My cheap mechanical Swatch tells me that it is September 30th. Today marks nine months of being out in the world. In February of this year I departed the normal salary-man life and managed to circle the globe twice. On a few occasions I got angry enough to throw a punch or two. Minor crises like losing my luggage in Copenhagen came and went. While quite serious and sometimes devastating at the time these happenings are now just emotionless things that occurred. The lens of recall is an honest and fair filter. Thankfully I have been spared of the major life crises that I’ve seen several of my friend’s struggle with.

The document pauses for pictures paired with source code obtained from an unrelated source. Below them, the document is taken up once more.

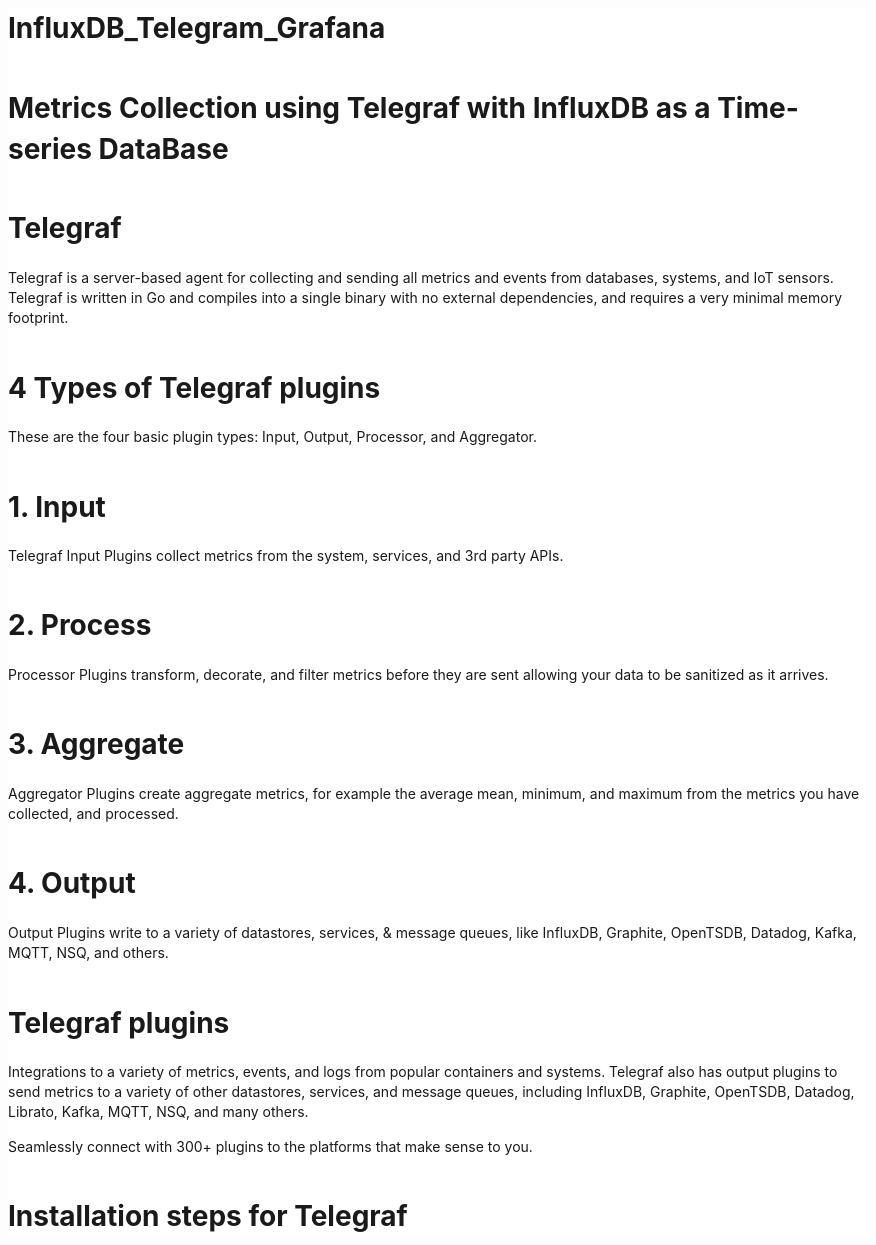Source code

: # InfluxDB_Telegram_Grafana

# Metrics Collection using Telegraf with InfluxDB as a Time-series DataBase

# Telegraf 

Telegraf is a server-based agent for collecting and sending all metrics and events from databases, systems, and IoT sensors. Telegraf is written in Go and compiles into a single binary with no external dependencies, and requires a very minimal memory footprint.

# 4 Types of Telegraf plugins

These are the four basic plugin types: Input, Output, Processor, and Aggregator.

# 1. Input
Telegraf Input Plugins collect metrics from the system, services, and 3rd party APIs.

# 2. Process
Processor Plugins transform, decorate, and filter metrics before they are sent allowing your data to be sanitized as it arrives.

# 3. Aggregate
Aggregator Plugins create aggregate metrics, for example the average mean, minimum, and maximum from the metrics you have collected, and processed.

# 4. Output
Output Plugins write to a variety of datastores, services, & message queues, like InfluxDB, Graphite, OpenTSDB, Datadog, Kafka, MQTT, NSQ, and others.

# Telegraf plugins

Integrations to a variety of metrics, events, and logs from popular containers and systems.
Telegraf also has output plugins to send metrics to a variety of other datastores, services, and message queues, including InfluxDB, Graphite, OpenTSDB, Datadog, Librato, Kafka, MQTT, NSQ, and many others.

Seamlessly connect with 300+ plugins to the platforms that make sense to you.


# Installation steps for Telegraf 
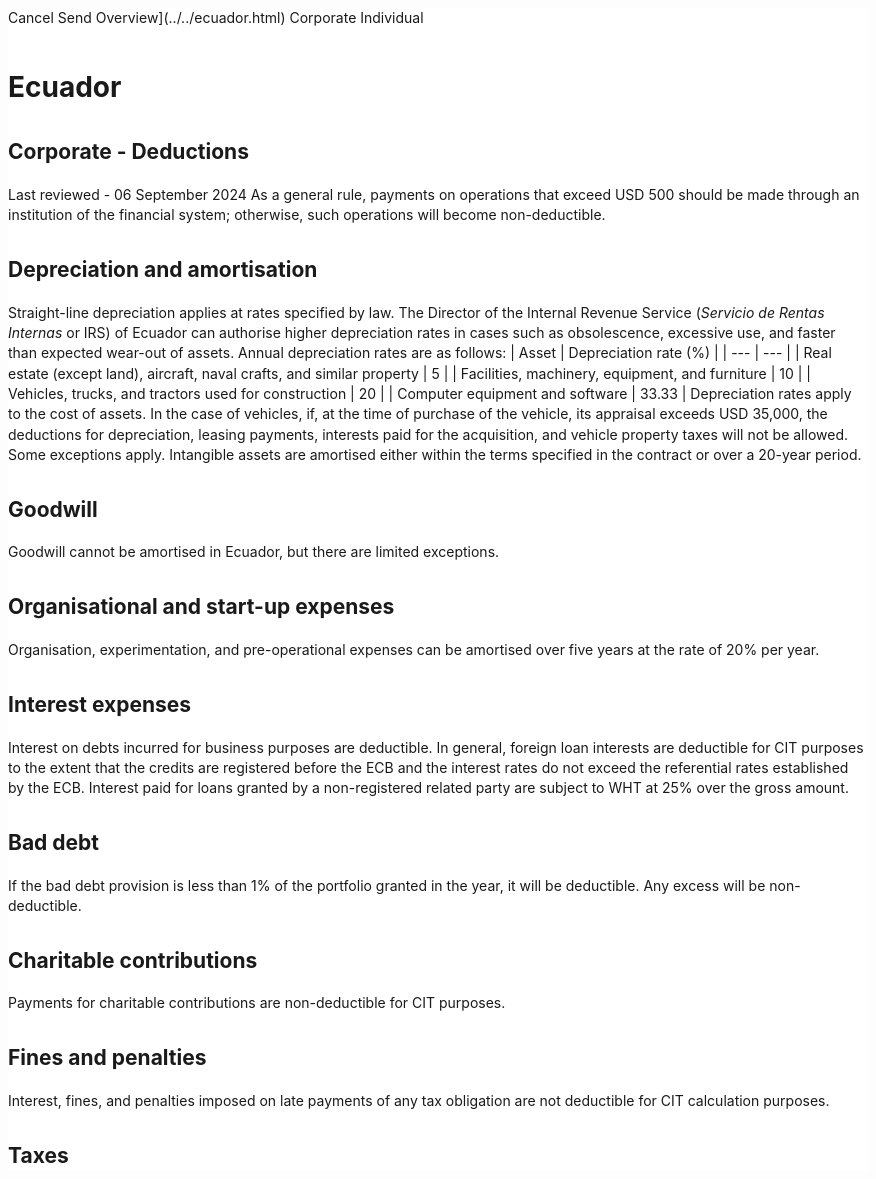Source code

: ######
Cancel
Send
Overview](../../ecuador.html)
Corporate
Individual
# Ecuador
## Corporate - Deductions
Last reviewed - 06 September 2024
As a general rule, payments on operations that exceed USD 500 should be made through an institution of the financial system; otherwise, such operations will become non-deductible.
## Depreciation and amortisation
Straight-line depreciation applies at rates specified by law. The Director of the Internal Revenue Service (*Servicio de Rentas Internas* or IRS) of Ecuador can authorise higher depreciation rates in cases such as obsolescence, excessive use, and faster than expected wear-out of assets.
Annual depreciation rates are as follows:
| Asset | Depreciation rate (%) |
| --- | --- |
| Real estate (except land), aircraft, naval crafts, and similar property | 5 |
| Facilities, machinery, equipment, and furniture | 10 |
| Vehicles, trucks, and tractors used for construction | 20 |
| Computer equipment and software | 33.33 |
Depreciation rates apply to the cost of assets.
In the case of vehicles, if, at the time of purchase of the vehicle, its appraisal exceeds USD 35,000, the deductions for depreciation, leasing payments, interests paid for the acquisition, and vehicle property taxes will not be allowed. Some exceptions apply.
Intangible assets are amortised either within the terms specified in the contract or over a 20-year period.
## Goodwill
Goodwill cannot be amortised in Ecuador, but there are limited exceptions.
## Organisational and start-up expenses
Organisation, experimentation, and pre-operational expenses can be amortised over five years at the rate of 20% per year.
## Interest expenses
Interest on debts incurred for business purposes are deductible.
In general, foreign loan interests are deductible for CIT purposes to the extent that the credits are registered before the ECB and the interest rates do not exceed the referential rates established by the ECB.
Interest paid for loans granted by a non-registered related party are subject to WHT at 25% over the gross amount.
## Bad debt
If the bad debt provision is less than 1% of the portfolio granted in the year, it will be deductible. Any excess will be non-deductible.
## Charitable contributions
Payments for charitable contributions are non-deductible for CIT purposes.
## Fines and penalties
Interest, fines, and penalties imposed on late payments of any tax obligation are not deductible for CIT calculation purposes.
## Taxes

For nine months I focused solely on filling in the blind-spots of my life. This is an ongoing task that was accelerated by escaping from the normal grind. I think the primary idea that I’ve made peace with is gracefully accepting the end of something. The end of a job. The end of a personal relationship. The end of a bout travel. The end of something can be a traumatic and jarring experience for the uninitiated. But it can also be a beacon or a reference for how to spend our time. It takes courage to confront the end of something that is an integral piece of our current life.
My memory will invariably compress these past nine-months into just several minutes worth of memories. Like it or not, this is just how humans work. It sounds like a raw deal but I think the upshot is that if we approach our time wisely we can congeal our experiences into usable tools to help us in the future.